"The Paper Cut-Outs of Henri Matisse," an exhibit of the bold, brightly colored works which increasingly absorbed the attentions of the master during his last years, will open here Sept. 10 at the National Gallery of Art.

Among the works displayed will be five important cut-outs from the early 1950s which the Gallery purchased in 1973 but has not yet shown.

Matisse, who was born in 1869 and died in 1954, was a painter and a sculptor and a colorist of genius. The cut-outs he began to make with scissors and hand-colored paper when he was in his 60s manage to combine drawing, painting and shaping. In them one detects the magic of his simplifying eye.

Although it will open here, this fall's exhibition is not a Gallery project. It is being organized by two other institutions, the St. Louis Art Museum and the Detroit Institute of Arts.

The Gallery thus is benefiting once again from the curatorial efforts of other art museums. "We're opening in Washington," explains Jack Cowart of St. Louis, "because it's a world-class show."

Matisse would often say that when he cut into pure color, he felt like a sculptor carving stone.

He used hand-painted paper and long-bladed shears. He said that cutting let him draw not with line, but color. "Instead of establishing a contour, and then filling it with color - the one modifying the other - I draw directly in color . . . This guarantees a precise union of the two processes: they become one."

Children cutting paper dolls, 19th-century portraitists who cut silhouettes and many other artists had explored the paper cut-out. In the 1930s, Matisse began cutting sheets of paper while composing paintings. While bedridden, in the last years of his life, he explored the paper cut-out as an independent art form. Matisse would cut his paper shapes, some of them enormous, and then have his assistants pin them to the wall.

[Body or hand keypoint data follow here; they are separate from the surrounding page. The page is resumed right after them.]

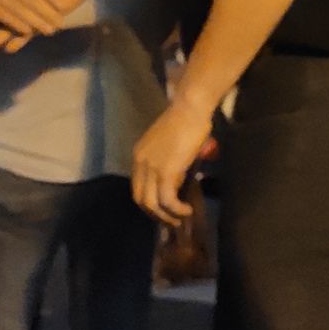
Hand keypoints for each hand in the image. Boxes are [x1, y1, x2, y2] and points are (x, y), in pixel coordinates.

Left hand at [132, 100, 213, 226]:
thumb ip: (170, 162)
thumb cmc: (186, 121)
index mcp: (139, 155)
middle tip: (171, 220)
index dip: (149, 202)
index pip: (137, 187)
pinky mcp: (166, 172)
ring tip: (180, 219)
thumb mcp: (171, 145)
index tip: (163, 209)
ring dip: (166, 216)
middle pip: (141, 199)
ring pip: (152, 203)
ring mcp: (152, 168)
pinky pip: (167, 200)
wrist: (190, 109)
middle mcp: (141, 163)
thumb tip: (180, 181)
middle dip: (155, 214)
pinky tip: (187, 210)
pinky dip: (177, 209)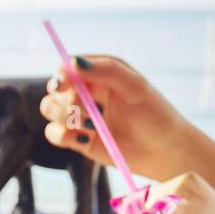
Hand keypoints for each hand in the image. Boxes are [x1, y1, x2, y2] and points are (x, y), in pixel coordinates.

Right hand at [39, 54, 203, 180]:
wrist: (164, 151)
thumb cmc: (155, 114)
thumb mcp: (135, 87)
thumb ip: (106, 70)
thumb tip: (73, 62)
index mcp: (98, 74)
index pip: (67, 68)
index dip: (60, 76)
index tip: (62, 85)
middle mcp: (86, 93)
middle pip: (54, 90)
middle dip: (65, 100)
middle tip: (86, 110)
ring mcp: (80, 116)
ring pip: (50, 110)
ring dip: (65, 117)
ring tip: (94, 125)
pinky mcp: (78, 139)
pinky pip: (54, 134)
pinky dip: (62, 136)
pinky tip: (85, 139)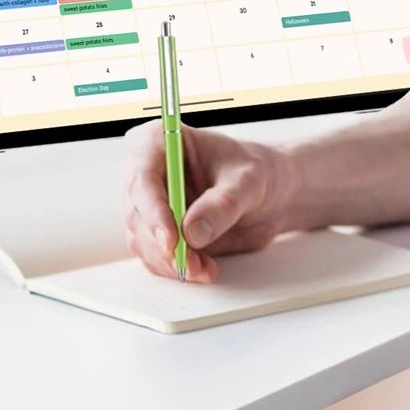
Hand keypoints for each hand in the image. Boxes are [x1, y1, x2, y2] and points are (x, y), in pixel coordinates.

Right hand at [121, 118, 295, 281]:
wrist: (270, 194)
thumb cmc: (257, 171)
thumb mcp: (248, 181)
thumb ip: (222, 203)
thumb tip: (191, 231)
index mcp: (159, 141)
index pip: (143, 176)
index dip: (152, 209)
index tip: (172, 239)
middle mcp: (147, 172)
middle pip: (139, 215)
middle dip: (165, 245)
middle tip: (193, 264)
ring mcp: (150, 205)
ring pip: (144, 241)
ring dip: (172, 261)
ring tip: (205, 268)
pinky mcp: (158, 231)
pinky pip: (155, 257)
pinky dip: (177, 268)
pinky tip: (203, 269)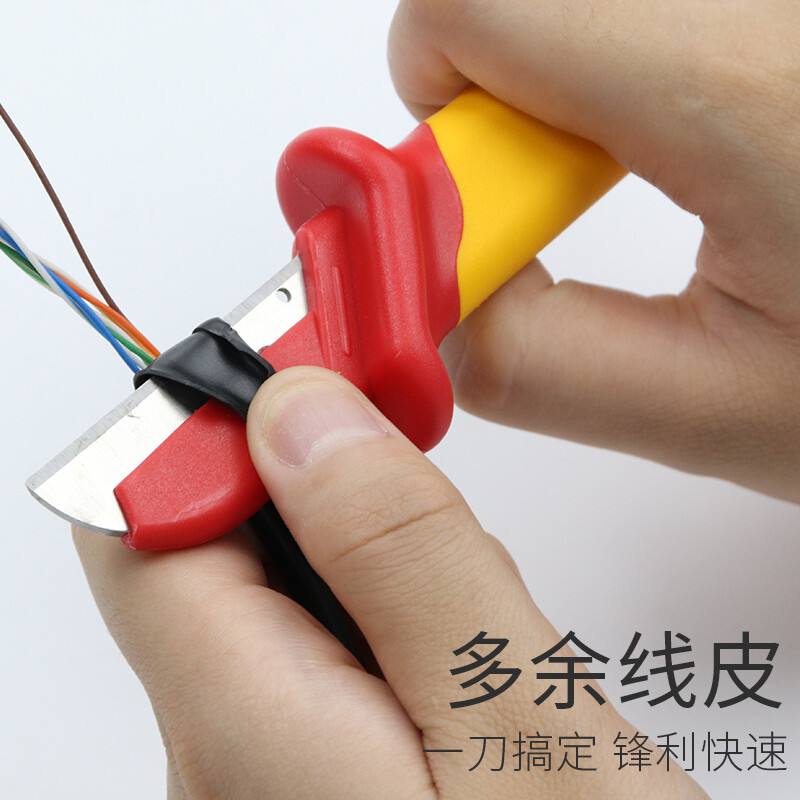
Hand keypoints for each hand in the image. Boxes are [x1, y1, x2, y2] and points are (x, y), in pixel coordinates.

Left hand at [74, 367, 706, 797]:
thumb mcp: (520, 717)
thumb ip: (401, 556)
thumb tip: (301, 416)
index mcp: (246, 739)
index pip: (142, 530)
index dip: (210, 426)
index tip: (305, 366)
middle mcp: (220, 757)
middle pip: (200, 547)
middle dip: (299, 473)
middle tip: (406, 454)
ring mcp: (256, 765)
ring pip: (263, 581)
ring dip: (348, 533)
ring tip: (450, 568)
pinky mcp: (304, 761)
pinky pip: (303, 632)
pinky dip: (365, 588)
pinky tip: (443, 626)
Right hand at [389, 0, 799, 502]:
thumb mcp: (716, 414)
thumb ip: (529, 360)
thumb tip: (430, 303)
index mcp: (754, 88)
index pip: (469, 4)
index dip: (434, 107)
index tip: (487, 199)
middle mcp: (779, 2)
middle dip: (511, 97)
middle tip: (589, 184)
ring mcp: (781, 4)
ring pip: (602, 1)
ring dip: (586, 78)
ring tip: (678, 164)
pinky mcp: (780, 16)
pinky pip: (667, 11)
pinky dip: (644, 55)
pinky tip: (721, 128)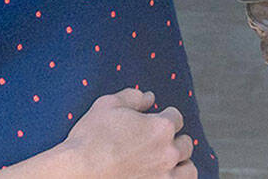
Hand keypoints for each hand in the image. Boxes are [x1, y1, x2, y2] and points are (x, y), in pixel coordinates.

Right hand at [58, 88, 196, 178]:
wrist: (78, 172)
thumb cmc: (90, 137)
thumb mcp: (107, 105)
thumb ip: (132, 97)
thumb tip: (150, 97)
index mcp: (160, 127)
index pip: (176, 117)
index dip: (164, 116)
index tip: (154, 121)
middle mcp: (168, 153)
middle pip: (186, 143)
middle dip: (174, 139)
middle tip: (158, 142)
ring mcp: (165, 177)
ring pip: (189, 169)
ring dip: (181, 163)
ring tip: (167, 162)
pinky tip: (164, 176)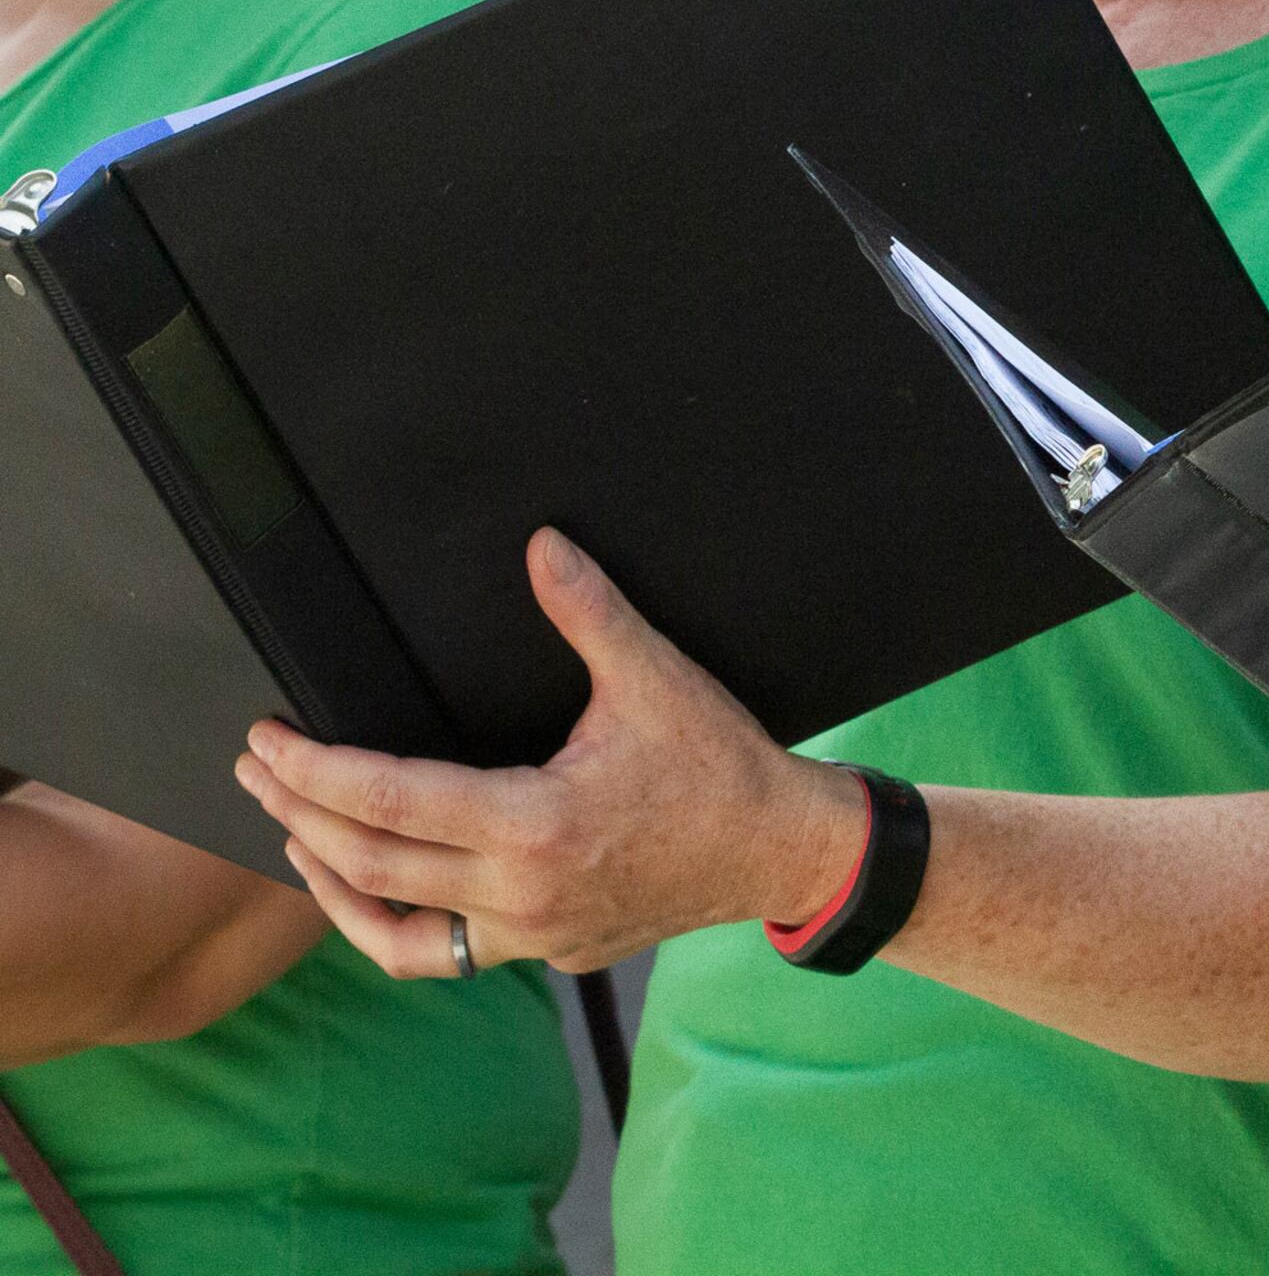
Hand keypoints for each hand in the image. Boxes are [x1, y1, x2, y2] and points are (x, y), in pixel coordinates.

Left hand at [235, 529, 866, 975]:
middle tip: (255, 769)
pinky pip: (445, 953)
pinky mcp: (547, 954)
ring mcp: (531, 935)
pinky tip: (377, 890)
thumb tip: (541, 548)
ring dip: (332, 881)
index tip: (269, 739)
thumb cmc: (720, 766)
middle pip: (371, 863)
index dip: (317, 769)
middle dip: (298, 812)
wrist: (780, 851)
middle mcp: (521, 894)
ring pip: (394, 928)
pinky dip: (394, 924)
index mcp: (536, 825)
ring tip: (294, 832)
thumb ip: (589, 613)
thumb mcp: (658, 681)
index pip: (391, 799)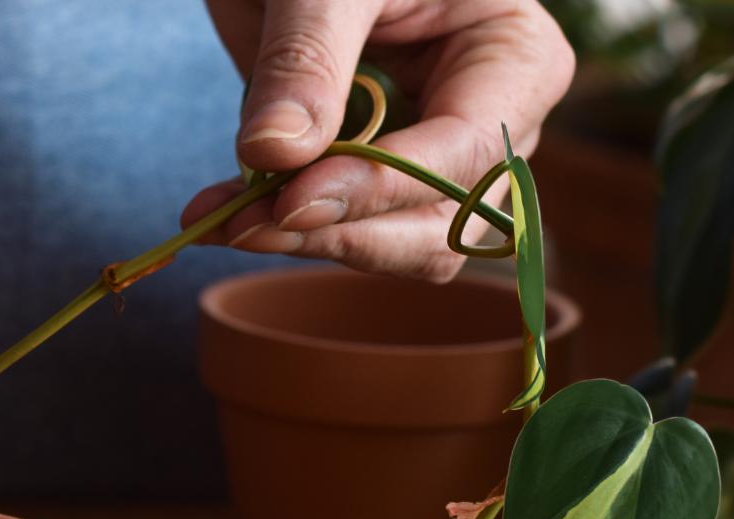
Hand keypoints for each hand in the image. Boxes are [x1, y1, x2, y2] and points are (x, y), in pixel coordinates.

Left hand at [183, 0, 573, 280]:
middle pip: (442, 223)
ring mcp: (436, 155)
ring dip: (308, 242)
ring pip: (396, 245)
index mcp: (515, 59)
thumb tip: (275, 153)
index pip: (465, 153)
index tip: (292, 203)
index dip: (380, 188)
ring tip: (225, 220)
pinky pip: (343, 226)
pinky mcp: (375, 172)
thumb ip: (305, 60)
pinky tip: (219, 215)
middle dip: (344, 233)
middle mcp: (490, 122)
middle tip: (247, 226)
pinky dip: (281, 228)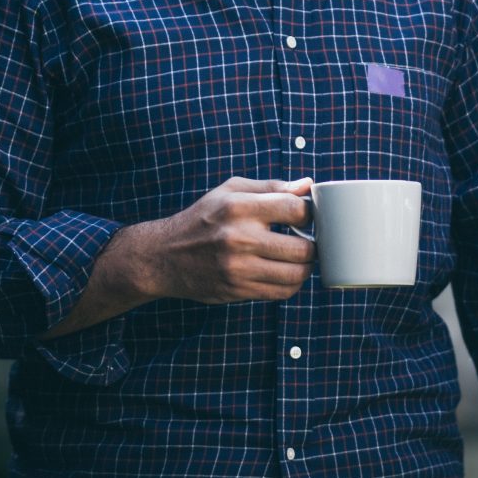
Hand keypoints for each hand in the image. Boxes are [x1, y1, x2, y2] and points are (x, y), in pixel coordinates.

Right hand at [105, 177, 315, 307]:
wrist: (164, 256)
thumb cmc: (203, 218)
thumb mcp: (230, 191)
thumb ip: (271, 187)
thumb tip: (308, 185)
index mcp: (238, 207)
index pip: (294, 209)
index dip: (308, 213)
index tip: (304, 216)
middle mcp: (238, 238)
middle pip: (303, 248)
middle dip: (312, 244)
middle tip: (307, 240)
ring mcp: (238, 268)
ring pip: (297, 274)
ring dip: (305, 267)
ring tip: (298, 257)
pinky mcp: (237, 291)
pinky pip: (282, 292)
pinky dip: (291, 283)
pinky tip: (284, 272)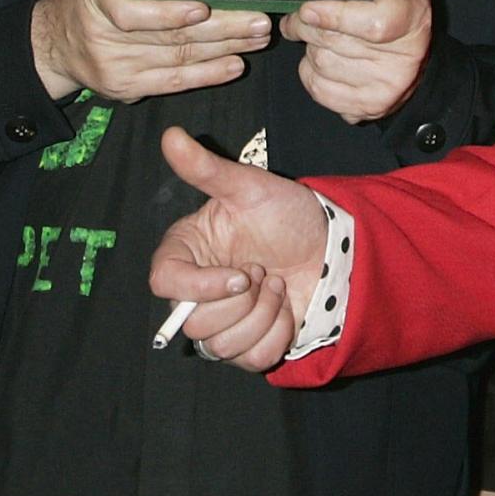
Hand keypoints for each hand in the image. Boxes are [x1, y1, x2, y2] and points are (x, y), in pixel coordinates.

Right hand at [28, 0, 270, 100]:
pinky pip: (173, 82)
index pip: (130, 12)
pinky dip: (208, 74)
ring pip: (179, 59)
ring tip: (257, 39)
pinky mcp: (127, 89)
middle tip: (258, 19)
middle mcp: (103, 37)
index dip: (168, 13)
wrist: (53, 43)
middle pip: (169, 37)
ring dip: (224, 49)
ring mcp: (115, 68)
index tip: (202, 8)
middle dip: (222, 29)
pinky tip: (234, 65)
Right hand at [148, 127, 328, 372]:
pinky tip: (287, 309)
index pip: (164, 283)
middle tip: (265, 270)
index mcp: (187, 254)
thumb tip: (170, 135)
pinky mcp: (247, 346)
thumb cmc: (285, 213)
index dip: (198, 286)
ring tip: (278, 284)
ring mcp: (221, 323)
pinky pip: (251, 360)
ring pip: (221, 346)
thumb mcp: (249, 187)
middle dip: (243, 300)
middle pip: (194, 322)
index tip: (240, 275)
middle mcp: (196, 292)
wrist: (330, 246)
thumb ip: (207, 169)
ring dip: (263, 315)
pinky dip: (277, 336)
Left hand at [282, 0, 431, 121]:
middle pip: (335, 42)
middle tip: (299, 14)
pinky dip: (310, 72)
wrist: (418, 69)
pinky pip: (318, 88)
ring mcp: (383, 89)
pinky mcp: (364, 109)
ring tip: (314, 34)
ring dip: (309, 47)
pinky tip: (321, 59)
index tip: (309, 7)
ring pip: (321, 64)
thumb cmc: (406, 15)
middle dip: (307, 25)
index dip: (335, 15)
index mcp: (411, 20)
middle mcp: (401, 60)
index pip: (372, 25)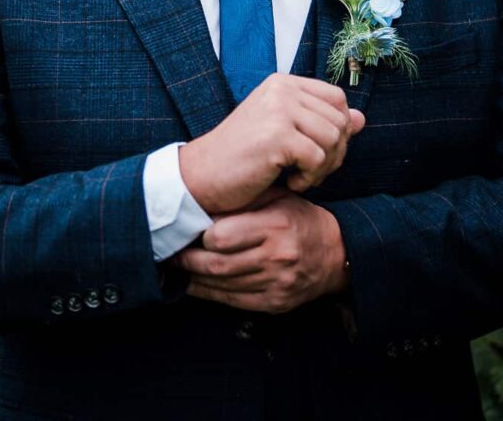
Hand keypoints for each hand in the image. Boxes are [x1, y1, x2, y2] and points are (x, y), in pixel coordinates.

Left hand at [176, 188, 348, 314]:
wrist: (336, 254)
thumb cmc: (299, 219)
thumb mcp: (277, 198)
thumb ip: (244, 200)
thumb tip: (202, 204)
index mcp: (275, 226)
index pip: (221, 237)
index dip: (198, 234)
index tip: (183, 229)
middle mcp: (275, 257)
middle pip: (216, 264)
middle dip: (185, 260)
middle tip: (166, 252)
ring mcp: (275, 284)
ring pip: (221, 285)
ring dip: (191, 277)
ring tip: (174, 266)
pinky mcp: (274, 303)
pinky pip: (232, 301)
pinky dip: (207, 294)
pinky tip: (192, 284)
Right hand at [178, 73, 364, 213]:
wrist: (202, 176)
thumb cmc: (243, 159)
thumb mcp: (286, 136)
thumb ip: (321, 124)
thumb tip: (362, 118)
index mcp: (282, 83)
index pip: (337, 98)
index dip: (338, 130)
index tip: (316, 152)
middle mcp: (281, 89)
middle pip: (340, 120)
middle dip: (333, 154)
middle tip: (308, 171)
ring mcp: (278, 109)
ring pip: (334, 139)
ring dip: (323, 168)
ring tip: (298, 176)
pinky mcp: (276, 135)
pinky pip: (318, 159)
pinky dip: (309, 178)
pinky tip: (289, 182)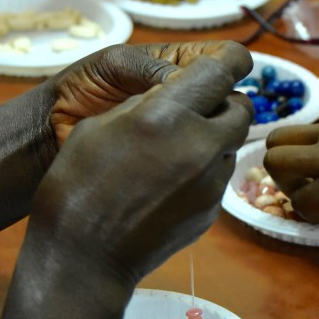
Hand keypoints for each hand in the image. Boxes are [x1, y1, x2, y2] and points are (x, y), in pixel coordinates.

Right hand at [28, 44, 253, 284]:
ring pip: (233, 145)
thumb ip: (146, 104)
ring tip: (180, 149)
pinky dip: (207, 171)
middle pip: (242, 109)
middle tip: (199, 110)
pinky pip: (220, 177)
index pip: (221, 71)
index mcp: (167, 115)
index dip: (229, 62)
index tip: (228, 63)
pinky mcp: (213, 210)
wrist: (86, 256)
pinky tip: (174, 183)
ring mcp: (212, 182)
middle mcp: (201, 146)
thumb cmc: (77, 184)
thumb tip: (176, 94)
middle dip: (225, 104)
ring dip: (216, 139)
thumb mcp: (100, 125)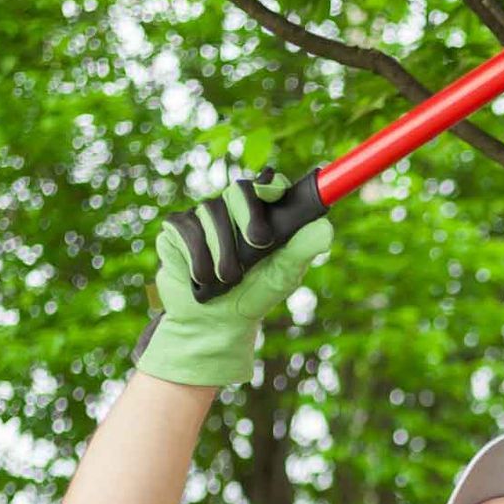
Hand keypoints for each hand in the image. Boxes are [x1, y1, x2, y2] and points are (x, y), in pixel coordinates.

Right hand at [131, 167, 332, 387]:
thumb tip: (326, 231)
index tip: (272, 195)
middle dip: (248, 217)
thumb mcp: (284, 276)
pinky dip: (198, 256)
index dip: (271, 185)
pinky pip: (186, 228)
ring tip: (229, 278)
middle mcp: (234, 207)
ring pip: (211, 211)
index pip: (270, 183)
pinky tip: (203, 276)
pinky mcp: (177, 228)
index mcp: (264, 213)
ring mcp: (204, 215)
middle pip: (239, 190)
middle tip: (259, 243)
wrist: (215, 321)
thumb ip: (302, 251)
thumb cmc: (255, 293)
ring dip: (223, 250)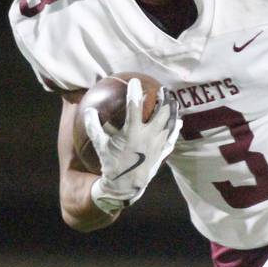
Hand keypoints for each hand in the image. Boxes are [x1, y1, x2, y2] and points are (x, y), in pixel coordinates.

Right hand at [84, 77, 181, 213]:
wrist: (125, 186)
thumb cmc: (111, 163)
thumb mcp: (100, 144)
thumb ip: (93, 126)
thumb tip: (89, 110)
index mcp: (132, 132)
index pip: (135, 106)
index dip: (135, 91)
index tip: (136, 81)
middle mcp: (148, 136)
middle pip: (161, 112)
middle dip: (163, 99)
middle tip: (162, 89)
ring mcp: (158, 144)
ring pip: (170, 123)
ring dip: (172, 110)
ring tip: (172, 101)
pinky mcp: (162, 152)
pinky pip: (172, 137)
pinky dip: (176, 128)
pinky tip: (178, 122)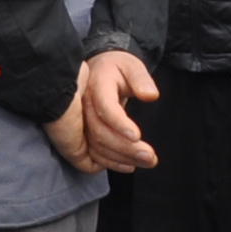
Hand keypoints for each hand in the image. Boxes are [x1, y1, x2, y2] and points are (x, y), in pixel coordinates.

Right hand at [50, 50, 158, 174]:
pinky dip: (109, 163)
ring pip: (95, 145)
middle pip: (100, 132)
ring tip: (146, 162)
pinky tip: (128, 165)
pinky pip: (91, 152)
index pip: (105, 107)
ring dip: (121, 158)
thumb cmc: (115, 69)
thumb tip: (151, 95)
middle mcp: (84, 106)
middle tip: (150, 157)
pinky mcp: (80, 133)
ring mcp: (79, 121)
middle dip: (126, 148)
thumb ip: (141, 79)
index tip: (137, 136)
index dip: (119, 123)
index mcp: (97, 86)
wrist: (95, 71)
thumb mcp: (131, 66)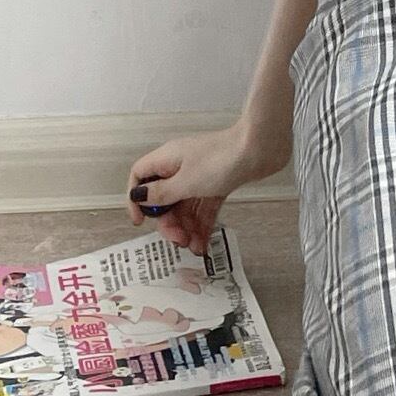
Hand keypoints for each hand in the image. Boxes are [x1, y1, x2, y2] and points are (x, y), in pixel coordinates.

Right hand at [125, 120, 282, 252]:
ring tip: (193, 246)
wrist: (259, 149)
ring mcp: (200, 175)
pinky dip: (202, 224)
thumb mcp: (185, 182)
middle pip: (164, 198)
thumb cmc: (221, 159)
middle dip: (168, 221)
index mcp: (167, 159)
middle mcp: (181, 166)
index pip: (141, 176)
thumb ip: (161, 193)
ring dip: (186, 227)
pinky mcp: (218, 183)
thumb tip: (138, 196)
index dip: (136, 199)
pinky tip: (203, 242)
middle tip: (177, 239)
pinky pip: (203, 207)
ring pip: (185, 205)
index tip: (140, 221)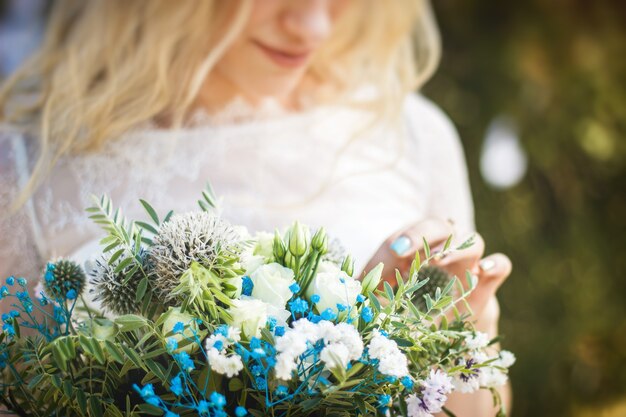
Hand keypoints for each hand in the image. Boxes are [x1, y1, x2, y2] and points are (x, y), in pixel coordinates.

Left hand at [361, 218, 511, 335]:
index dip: (405, 237)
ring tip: (439, 261)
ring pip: (472, 239)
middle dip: (426, 234)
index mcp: (414, 247)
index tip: (396, 250)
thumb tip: (371, 267)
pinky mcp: (485, 284)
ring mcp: (466, 264)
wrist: (429, 336)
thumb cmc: (398, 308)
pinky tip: (484, 269)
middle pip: (440, 225)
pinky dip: (496, 263)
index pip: (411, 231)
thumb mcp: (378, 295)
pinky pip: (501, 264)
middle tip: (414, 251)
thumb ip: (372, 277)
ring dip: (456, 246)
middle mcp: (442, 249)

"The Swimming Pool" from New York's Museum of Modern Art will be the largest work displayed. Matisse composed that 54-foot mural for his dining room in Nice.

Other cut-outs shown will be borrowed from the new Pompidou Center in Paris, as well as from collections in London, Amsterdam, Basel and Japan.

Between 50 and 60 works will be included in the show. Among these will be examples of his famous Blue Nude series, and cut-outs that he made in the process of designing his Chapel of the Rosary in Venice.

The National Gallery owns five Matisse cut-outs, "Large Composition with Masks" of 1953. "Beasts of the Sea" of 1950, "Venus" of 1952, "Woman with Amphora and Pomegranates" of 1952, the "The Negress," also 1952. The largest of these, the "Large Composition with Masks," is 11 feet high and more than 32 feet long. All five were bought in 1973 with funds provided by the late Ailsa Mellon Bruce.

After leaving Washington, "The Paper Cut-Outs of Henri Matisse" will travel to Detroit and St. Louis. It will be on view here from Sept. 10 until Oct. 23.